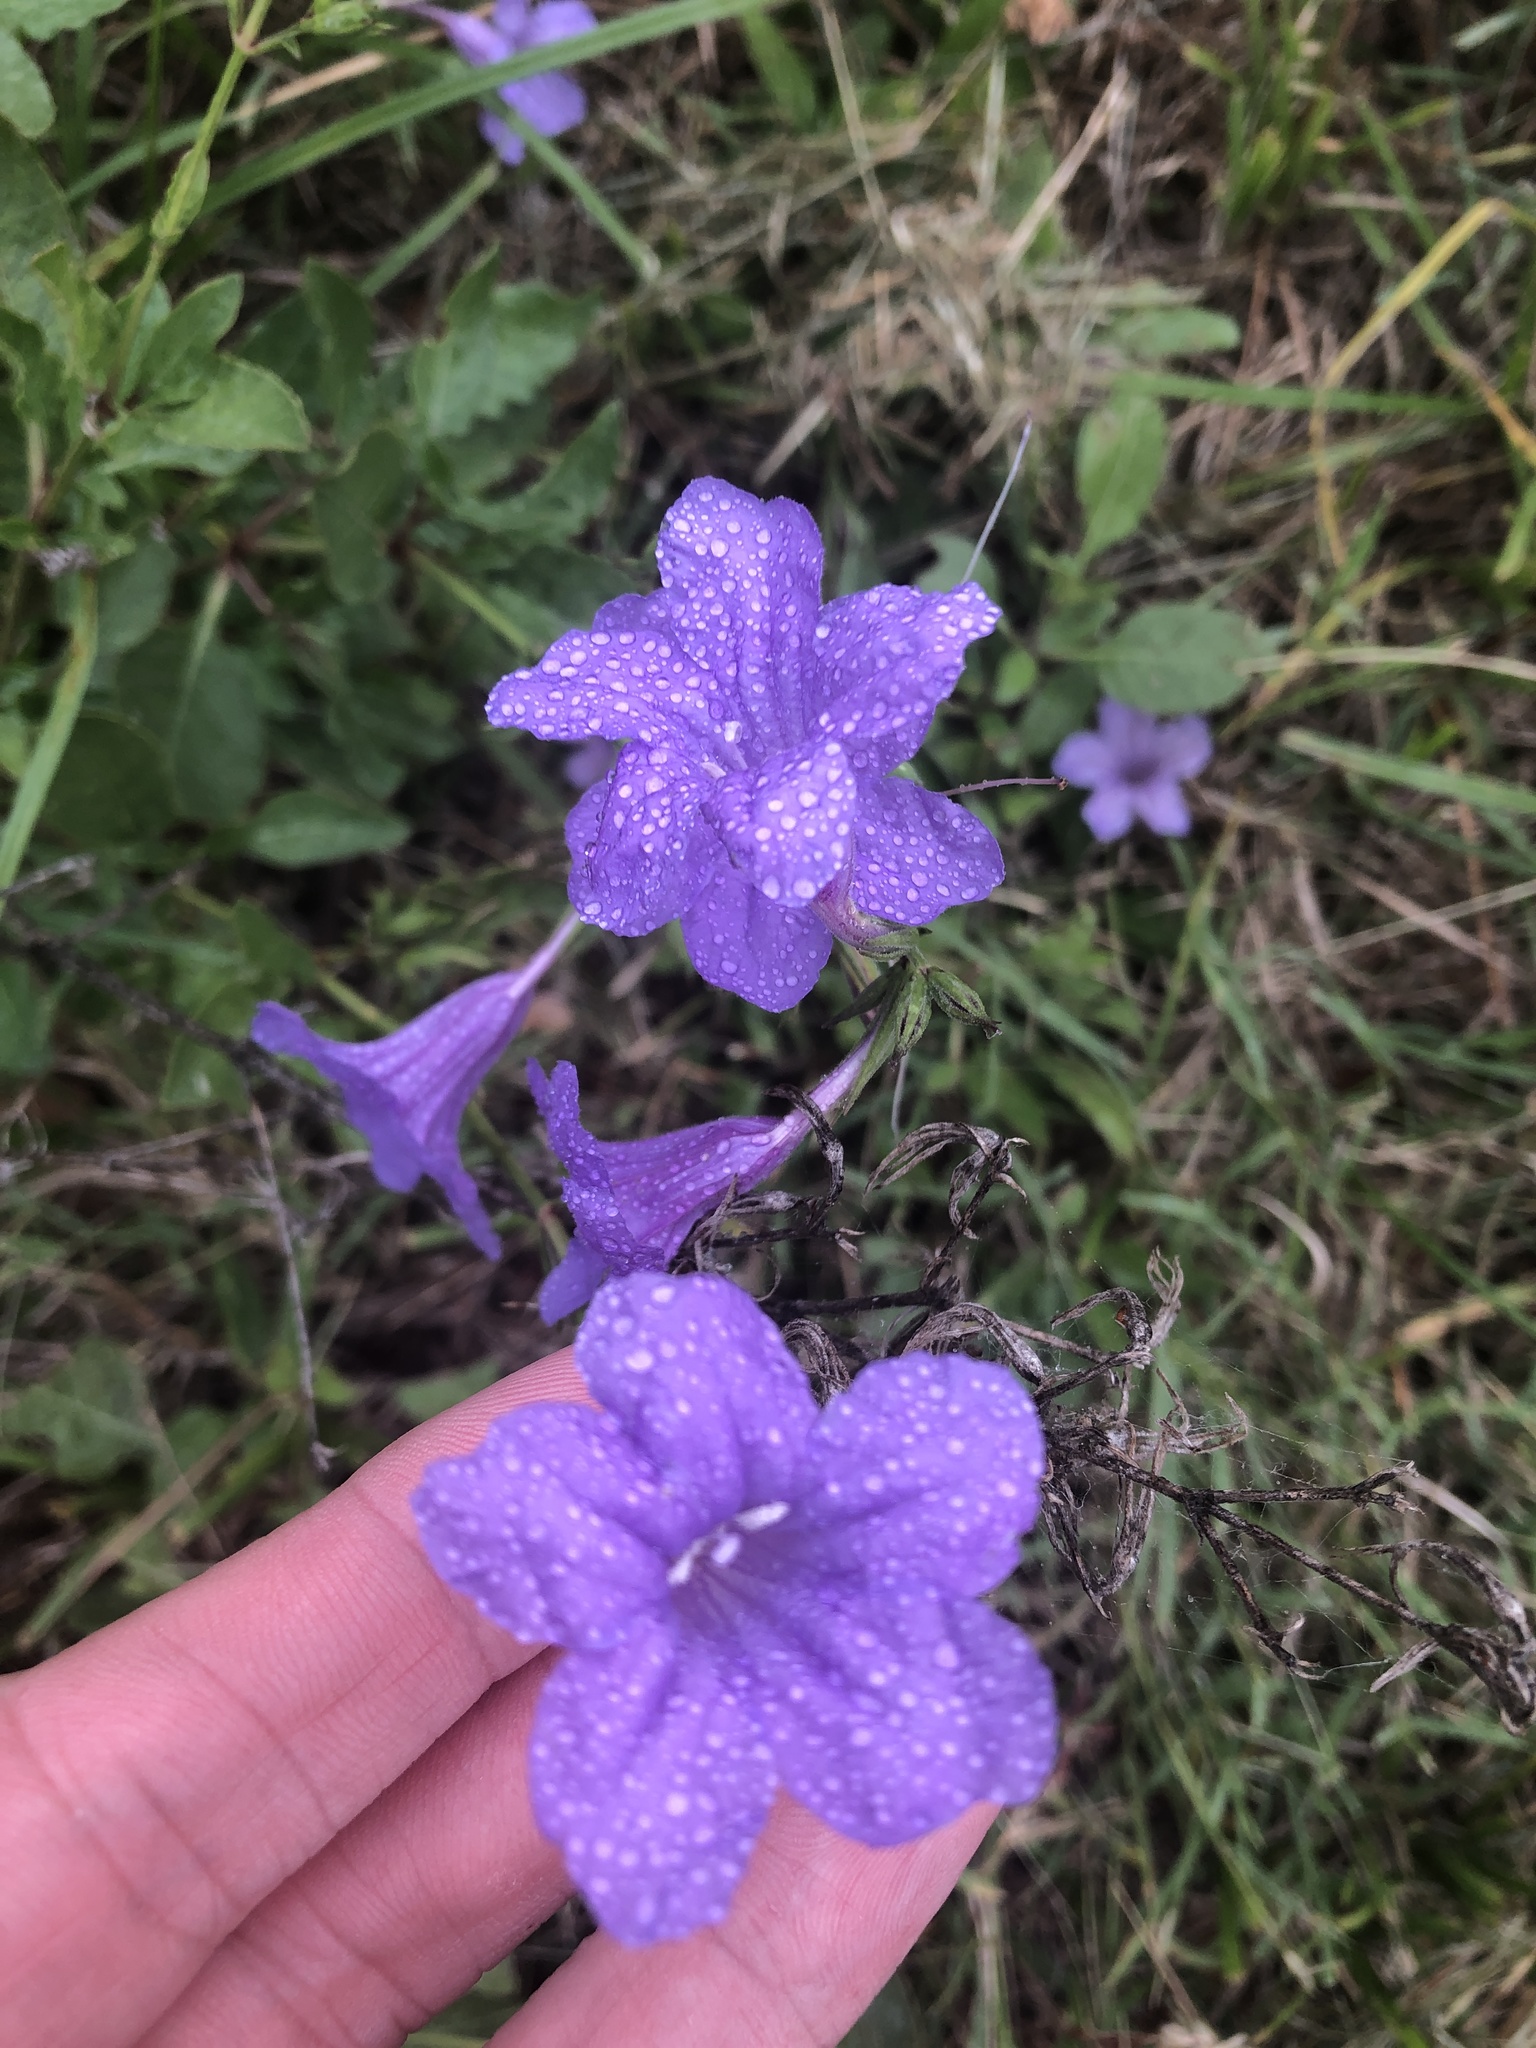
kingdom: Plantae
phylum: Tracheophyta
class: Magnoliopsida
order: Lamiales
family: Acanthaceae
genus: Ruellia
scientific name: Ruellia ciliatiflora
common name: Hairyflower wild petunia
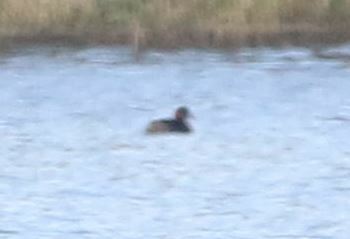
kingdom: Animalia
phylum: Chordata
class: Aves
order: Podicipediformes
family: Podicipedidae
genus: Tachybaptus
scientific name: Tachybaptus ruficollis
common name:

## Instruction
Please write out all the rows above again, changing "common name" to "vernacular name" and leaving everything else as it is. Leave out the pictures.

## Written response
kingdom: Plantae
phylum: Tracheophyta
class: Magnoliopsida
order: Lamiales
family: Acanthaceae
genus: Ruellia
scientific name: Ruellia ciliatiflora
vernacular name: Hairyflower wild petunia
kingdom: Animalia
phylum: Chordata
class: Aves
order: Podicipediformes
family: Podicipedidae
genus: Tachybaptus
scientific name: Tachybaptus ruficollis
vernacular name:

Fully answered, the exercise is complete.